Good Morning,
I am brand new to qiime 2 and have spent a lot of time on the forum reading over posts to get familiar with problems I may run into. I have successfully imported by data and I am currently working on denoising using dada2. I received end-paired demultiplexed data which by the looks of it, barcodes and primers have already been removed.
(I hope the image uploads, if not i apologize. I was having some issues)
From reading a lot of different posts on the forum, it seems many people had the same issue I am having which is determining proper trim/trunc parameters for denosing. From what I understand p-trunc-len-f and p-trunc-len-r are based on the where the quality score begins to drop off. For mine, I am thinking --trunc-len-f 240 and --trunc-len-f 220? However, from what I've read I have to make sure the trunc paramters leave enough overlap for joining pairs which, depsite reading several posts, I can not understand how to determine that there will be sufficient overlap (~20 nt?). Since barcodes and primers have been removed would my p-trim values be zero?
thank you in advance for any help. I went through many tutorials before getting my data to get familiar with qiime2 but doing it on my own now it feels all brand new. I hope my quality plots upload properly.
Hi @ycastro715,
Welcome to the forum!
Thanks for reading previous discussions before posting and providing details about your case, very helpful.
So, the rough calculations for this are also discussed in other threads which you may or may not have been seen, but they go something like this.
Your expected V3-V4 amplicon size: 806-341= ~465
Your total sequenced length: 2 x 250 = 500
Dada2 minimum overlap required = 12 nt (this has been changed from 20 nt that was in previous versions)

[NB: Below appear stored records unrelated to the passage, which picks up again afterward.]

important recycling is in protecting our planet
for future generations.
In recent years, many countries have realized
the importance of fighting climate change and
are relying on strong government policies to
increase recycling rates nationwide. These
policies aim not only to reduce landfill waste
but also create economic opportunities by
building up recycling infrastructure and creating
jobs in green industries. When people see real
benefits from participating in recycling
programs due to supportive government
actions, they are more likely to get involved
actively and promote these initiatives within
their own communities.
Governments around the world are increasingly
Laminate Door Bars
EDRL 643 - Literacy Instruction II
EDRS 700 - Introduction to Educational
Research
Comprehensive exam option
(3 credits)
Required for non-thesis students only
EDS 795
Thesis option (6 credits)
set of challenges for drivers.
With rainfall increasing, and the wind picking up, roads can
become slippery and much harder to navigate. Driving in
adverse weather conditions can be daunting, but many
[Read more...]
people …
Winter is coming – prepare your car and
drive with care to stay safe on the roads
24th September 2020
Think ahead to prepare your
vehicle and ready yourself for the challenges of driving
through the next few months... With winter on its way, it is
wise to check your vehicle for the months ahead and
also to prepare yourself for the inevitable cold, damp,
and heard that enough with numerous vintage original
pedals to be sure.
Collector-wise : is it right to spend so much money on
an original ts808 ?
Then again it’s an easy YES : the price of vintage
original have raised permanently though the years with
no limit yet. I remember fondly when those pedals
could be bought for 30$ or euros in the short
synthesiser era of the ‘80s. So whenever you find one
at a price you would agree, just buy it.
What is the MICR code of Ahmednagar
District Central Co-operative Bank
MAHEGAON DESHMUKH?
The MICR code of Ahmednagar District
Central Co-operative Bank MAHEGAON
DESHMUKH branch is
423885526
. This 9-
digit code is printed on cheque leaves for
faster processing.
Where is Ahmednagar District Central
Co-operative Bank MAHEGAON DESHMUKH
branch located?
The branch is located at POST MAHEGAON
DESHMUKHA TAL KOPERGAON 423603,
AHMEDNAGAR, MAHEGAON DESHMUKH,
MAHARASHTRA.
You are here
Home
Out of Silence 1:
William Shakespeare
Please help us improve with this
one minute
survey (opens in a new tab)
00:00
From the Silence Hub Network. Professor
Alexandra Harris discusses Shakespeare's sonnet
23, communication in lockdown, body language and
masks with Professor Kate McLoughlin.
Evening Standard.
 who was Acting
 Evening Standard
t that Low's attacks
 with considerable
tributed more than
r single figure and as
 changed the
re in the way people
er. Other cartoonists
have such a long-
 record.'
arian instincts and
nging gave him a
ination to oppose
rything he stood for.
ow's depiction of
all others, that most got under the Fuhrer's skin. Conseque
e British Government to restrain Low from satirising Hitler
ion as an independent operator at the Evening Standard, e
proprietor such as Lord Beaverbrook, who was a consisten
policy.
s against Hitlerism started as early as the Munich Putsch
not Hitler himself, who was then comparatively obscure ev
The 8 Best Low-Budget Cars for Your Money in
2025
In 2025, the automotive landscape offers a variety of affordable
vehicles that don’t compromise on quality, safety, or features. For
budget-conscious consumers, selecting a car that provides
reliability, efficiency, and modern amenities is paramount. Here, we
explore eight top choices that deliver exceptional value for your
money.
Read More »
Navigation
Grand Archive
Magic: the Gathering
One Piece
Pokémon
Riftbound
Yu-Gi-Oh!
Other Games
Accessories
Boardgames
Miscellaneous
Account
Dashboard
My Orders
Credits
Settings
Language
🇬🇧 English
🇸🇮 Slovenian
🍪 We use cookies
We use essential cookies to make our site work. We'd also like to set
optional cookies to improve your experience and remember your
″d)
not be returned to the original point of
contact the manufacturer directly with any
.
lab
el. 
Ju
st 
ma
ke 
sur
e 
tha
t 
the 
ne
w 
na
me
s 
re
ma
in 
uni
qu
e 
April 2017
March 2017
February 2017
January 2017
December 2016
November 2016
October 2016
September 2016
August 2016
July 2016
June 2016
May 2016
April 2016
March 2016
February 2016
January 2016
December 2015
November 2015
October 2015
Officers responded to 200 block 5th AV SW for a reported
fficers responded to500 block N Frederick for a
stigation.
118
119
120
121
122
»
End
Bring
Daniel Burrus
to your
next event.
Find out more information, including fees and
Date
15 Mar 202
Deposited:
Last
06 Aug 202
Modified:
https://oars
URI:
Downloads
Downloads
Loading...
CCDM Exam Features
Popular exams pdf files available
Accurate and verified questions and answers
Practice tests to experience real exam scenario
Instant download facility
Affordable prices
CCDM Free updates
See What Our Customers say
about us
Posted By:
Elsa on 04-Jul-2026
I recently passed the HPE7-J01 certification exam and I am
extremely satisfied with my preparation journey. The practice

So, your total overlap is ~ 500-465=35. You need a minimum of 12nt for proper merging, so that means 35-12=23 bp can be cut (combined) from your Forward and Reverse without compromising merging. BUT consider that there are natural variations in amplicon length at V3V4, so some taxa are naturally shorter and more important some are longer in that region. This means that if you trim all those available 23 bp then you may actually systematically remove naturally longer taxa because they will fail to merge. This can introduce bias to your downstream analysis. In my experience natural variation in V3V4 in human and mouse fecal samples can range at least 20± from the expected 465. That means that you basically can’t afford to truncate any bp from your 3’, lest you potentially introduce some bias. This is the downside of sequencing V3V4, in that unless you do a 2x300 run, you can’t really afford to truncate any reads. You can try running DADA2-paired-end here with minimum/no truncating and see how the output is. If its too low, as I expect it to be, I would suggest only running the forward reads and discarding the reverse.
Yes, no need for trimming from the 5’ side. However, your reverse reads do have an initial dip in quality within the first 20 bps which may cause you to lose some reads in the initial filtering step. Trimming ~20 of that might be useful and because this is on the 5’, it won’t affect merging.
Hope this helps!